Somers said he likes the iconic 1930s Grant Wood painting and the sculpture, known as God Bless America. But he would have preferred a different selection for such a large piece, or at least placing it near a different kind of sculpture to trigger a discussion of the many sides of Mesa.
The sculpture was unveiled Friday and will remain through July 15, funded by the non-profit Downtown Mesa Association. It cost $18,000 to rent the statue by Seward Johnson, whose statues were displayed downtown about a decade ago and drew huge crowds. The statues are part of an effort to draw visitors downtown and boost spending at local businesses.
The God Bless America statue has toured Florida and was well-visited during a yearlong stop in downtown Chicago.
That made the statue seem a good fit in Mesa, said DMA President Tom Verploegen.
"We think it will drive a couple hundred thousand people in four and a half months," he said. "When it left Chicago, the question there was: Who hasn't had their picture taken with God Bless America?"
The sculpture is displayed at Main Street and Macdonald, joining 36 pieces the DMA owns and displays permanently. The art is a popular Main Street attraction, especially among winter visitors.
The sculpture will invoke images of Mesa as salt-of-the-earth people - and that's fine, said Joanie Flatt, owner of an East Valley public relations firm. She's watched Mesa collectively wring its hands over its image for years, she said, and thinks things are slowly changing for the better.
She contrasted God Bless America with the 125-foot-tall sculpture in downtown Phoenix called Her Secret is Patience. The jellyfish-like netting is illuminated at night and has become a new feature of that city's downtown, but with some controversy.
Mesa should be proud of the more humble sculpture, she said.
"That's a gusty thing to bring in something like that, and it's not nearly as yucky looking as that amoeba-looking thing in the sky in Phoenix," Flatt said. "It's like a big placenta."
The sculpture is sure to trigger a discussion, said Councilman Dennis Kavanaugh, a longtime arts supporter who added that he hopes visitors don't see it in the way Somers fears.
Kavanaugh figures anybody downtown will notice other sculptures and the modern Mesa Arts Center a block away, which features five modern art galleries.
"Look at the whole package of art that is on display in the downtown arts district," he said. "That's ultimately where people will form their opinion of the city."

• **Study material**:
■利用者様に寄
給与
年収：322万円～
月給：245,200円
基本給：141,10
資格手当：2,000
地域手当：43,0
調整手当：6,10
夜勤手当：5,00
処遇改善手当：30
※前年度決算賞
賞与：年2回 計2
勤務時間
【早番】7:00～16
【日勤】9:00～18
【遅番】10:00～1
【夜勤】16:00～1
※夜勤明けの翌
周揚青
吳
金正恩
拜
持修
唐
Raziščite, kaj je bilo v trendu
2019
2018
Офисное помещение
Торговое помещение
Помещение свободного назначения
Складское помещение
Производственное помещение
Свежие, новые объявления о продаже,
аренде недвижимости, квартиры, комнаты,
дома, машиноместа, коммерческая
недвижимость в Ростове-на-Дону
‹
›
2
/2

--

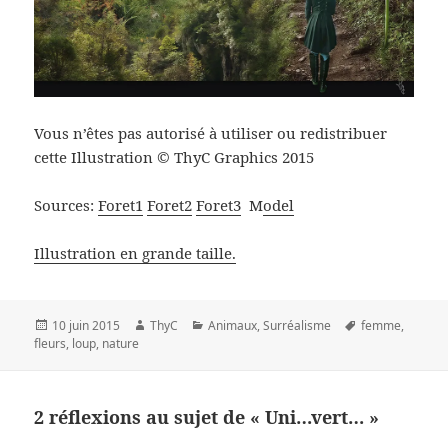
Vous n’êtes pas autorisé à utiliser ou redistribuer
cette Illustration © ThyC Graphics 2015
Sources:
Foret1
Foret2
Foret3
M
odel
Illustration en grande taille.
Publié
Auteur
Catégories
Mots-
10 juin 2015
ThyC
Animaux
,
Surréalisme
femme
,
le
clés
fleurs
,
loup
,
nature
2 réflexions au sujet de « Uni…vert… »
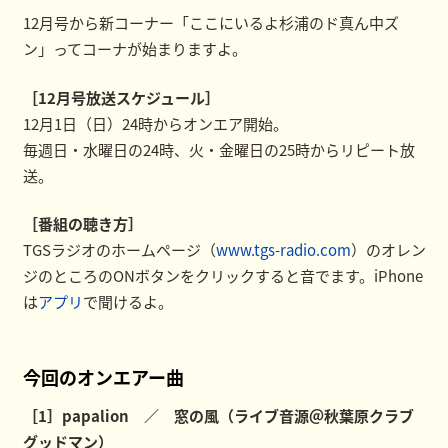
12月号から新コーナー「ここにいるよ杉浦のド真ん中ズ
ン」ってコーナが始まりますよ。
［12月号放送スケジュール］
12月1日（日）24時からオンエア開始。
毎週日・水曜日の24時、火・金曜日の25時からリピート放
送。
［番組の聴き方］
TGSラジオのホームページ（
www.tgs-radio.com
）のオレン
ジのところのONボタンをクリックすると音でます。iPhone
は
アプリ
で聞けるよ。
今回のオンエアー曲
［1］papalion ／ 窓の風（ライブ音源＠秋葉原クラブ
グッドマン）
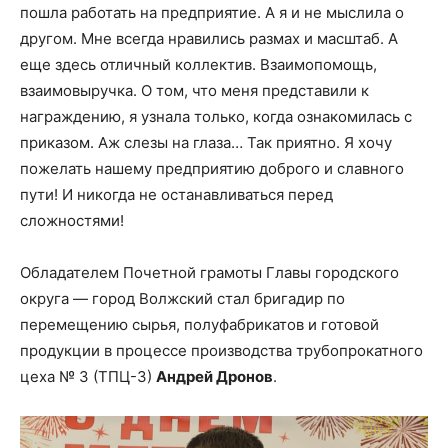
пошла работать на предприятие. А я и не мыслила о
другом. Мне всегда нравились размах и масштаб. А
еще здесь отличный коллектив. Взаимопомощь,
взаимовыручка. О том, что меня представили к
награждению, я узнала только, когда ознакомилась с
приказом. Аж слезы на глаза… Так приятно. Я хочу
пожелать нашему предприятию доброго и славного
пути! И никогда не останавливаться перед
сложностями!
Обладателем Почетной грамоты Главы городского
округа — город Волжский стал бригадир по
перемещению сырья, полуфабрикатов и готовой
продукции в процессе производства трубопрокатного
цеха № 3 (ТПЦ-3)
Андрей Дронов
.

* * *

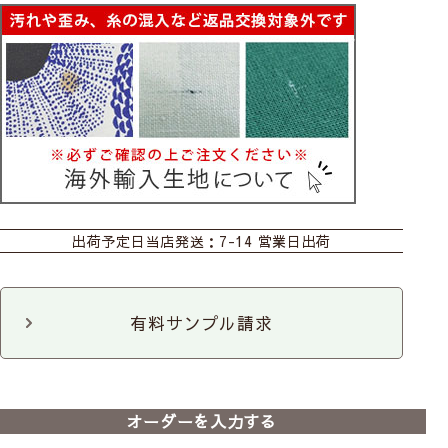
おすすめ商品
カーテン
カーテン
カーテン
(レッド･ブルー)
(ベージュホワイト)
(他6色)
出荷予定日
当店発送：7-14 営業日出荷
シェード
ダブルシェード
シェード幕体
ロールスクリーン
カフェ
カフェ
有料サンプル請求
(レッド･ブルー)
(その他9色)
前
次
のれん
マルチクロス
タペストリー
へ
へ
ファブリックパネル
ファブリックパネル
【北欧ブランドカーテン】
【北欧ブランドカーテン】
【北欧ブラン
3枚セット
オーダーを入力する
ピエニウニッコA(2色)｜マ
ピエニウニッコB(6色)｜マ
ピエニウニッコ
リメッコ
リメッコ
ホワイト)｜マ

• **Apply what you read**:
1) Write out the passage of the Mesa sculpture article starting with "Kavanaugh figures anybody" and going on through "modern art galleries.".
2) Extract each line of the records that contains the string "Illustration", matching its capitalization.
The Mesa sculpture article and the records are unrelated material.

• **Expected outputs**:
1)
Kavanaugh figures anybody downtown will notice other sculptures and the modern Mesa Arts Center a block away, which features five modern art galleries.

2)
cette Illustration © ThyC Graphics 2015
Illustration en grande taille.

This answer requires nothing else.